JW: Did you lecture then about your case?
SC: Every once in a while, if somebody would come forward and ask me to do something, I’d talk about it. I don’t usually go out and advertise it to the point where I have very good friends who, when the RBG movie came out, would say to me, “Remind me again what you did?” And I would tell them and they’d go, “Oh, yeah…. Are you going to the picnic on Friday?” When I get a chance to talk about it, I’m very proud about it. The lawsuit has opened my life up and informed my life in a lot of ways, but it is not my life.
JW: Do you have any concluding thoughts?
SC: I’ll say also what I told these kids, that windows open all the time in your life. And that particular window opened for me, and I stepped through. I did what I did then, and then I stepped back through the window. And even though I became a feminist because of that, and I look at a lot of things in my life through feminist eyes – I consider myself a feminist – I didn’t become a lawyer. I’m not really apt to get on a bus and go to a rally. I’m more private than that.

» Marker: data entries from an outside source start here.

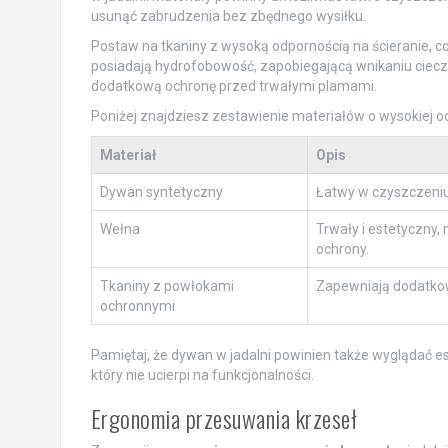
usunąć zabrudzenia bez zbędnego wysiłku.
Postaw na tkaniny z wysoką odpornością na ścieranie, 
posiadają hydrofobowość, zapobiegającą wnikaniu ciecz
dodatkową ochronę przed trwałymi plamami.
Poniżej znajdziesz zestawienie materiałów o wysokiej o
Materiał
Opis
Dywan syntetyczny
Łatwy w czyszczeniu,
Wełna
Trwały i estetyczny,
ochrony.
Tkaniny z powłokami
Zapewniają dodatkow
ochronnymi
Pamiętaj, że dywan w jadalni powinien także wyglądać es
który nie ucierpi na funkcjonalności.
Ergonomia przesuwania krzeseł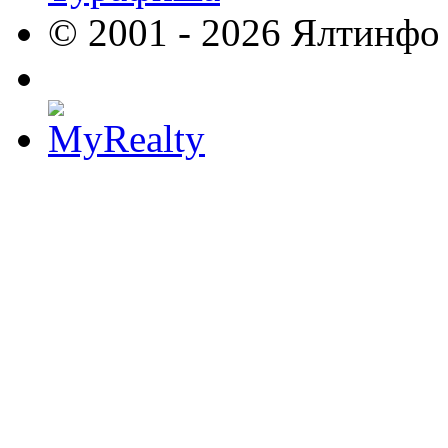
© 2001 - 2026 Ялтинфо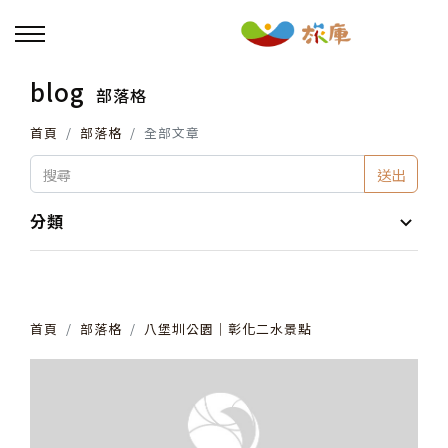
blog
部落格
回主選單
首頁
部落格
全部文章
活動報名
送出
小旅行及主題導覽
分類
講座、體驗與課程
首頁
部落格
八堡圳公園│彰化二水景點
其他活動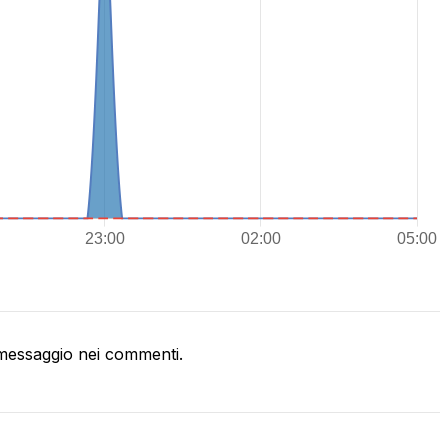
messaggio nei commenti.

But there are other people who step through the window and stay there, like Ruth Bader Ginsburg, like Joe Levin. But there’s also a place for people who step through the window, do it and come back. I’ve done a lot of other things. I do a lot of writing. I’ve been a lighthouse keeper and written for that organization’s newsletter. I’ve, again, written some romances because I’m almost stubbornly insistent that the right to determine what my gender is, is not going to be determined by feminists either. It’s going to be determined by me and my immediate family’s needs. That’s what it is.

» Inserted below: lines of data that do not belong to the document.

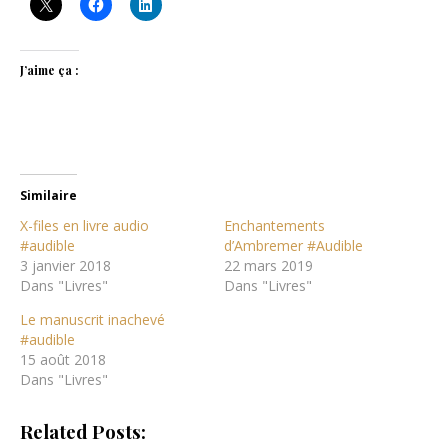
J’aime ça :
Similaire
X-files en livre audio
Enchantements
#audible
d’Ambremer #Audible
3 janvier 2018
22 mars 2019
Dans "Livres"
Dans "Livres"
Le manuscrit inachevé
#audible
15 août 2018
Dans "Livres"
Related Posts: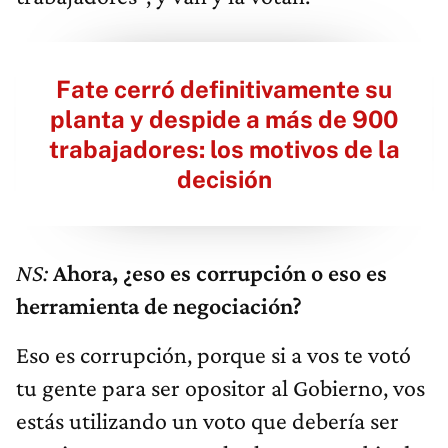
Fate cerró definitivamente su
planta y despide a más de 900
trabajadores: los motivos de la
decisión
NS:
Ahora, ¿eso es corrupción o eso es
herramienta de negociación?
Eso es corrupción, porque si a vos te votó
tu gente para ser opositor al Gobierno, vos
estás utilizando un voto que debería ser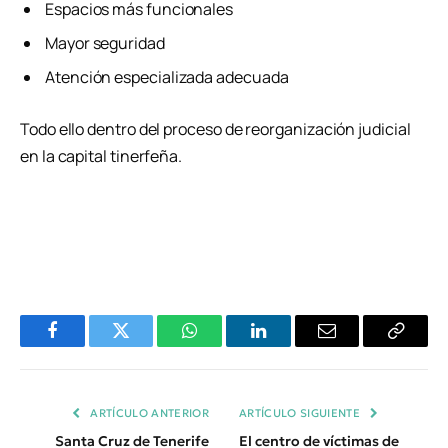
Espacios más funcionales
Mayor seguridad
Atención especializada adecuada
Todo ello dentro del proceso de reorganización judicial
en la capital tinerfeña.
Facebook
Twitter
WhatsApp
LinkedIn
Email
Copiar
Enlace
ARTÍCULO ANTERIOR
ARTÍCULO SIGUIENTE
Santa Cruz de Tenerife
El centro de víctimas de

I run a Death Cafe now. The idea is not original with me, but I run the one that’s here in Gloucester, where once a month people come and talk openly about death without whispering about it. And talk also about aging and loss, that group. I’ve done a lot of research. I’ve researched a local pauper’s lot and then talked enough people into reenacting so that we had a meet and greet with the dead. My husband was brave enough to play a man who died of a gangrene of the scrotum. Nobody else would take that role.
I have grandchildren, one of whom is going to show up here as soon as we’re through with this interview. So I’ve had a busy life that hasn’t been dedicated to that one thing I did between the ages of 23 and 27. Again, I’m really good friends with my lawyer. I joke with him, “I paid you $800 once, and now I have you for life.”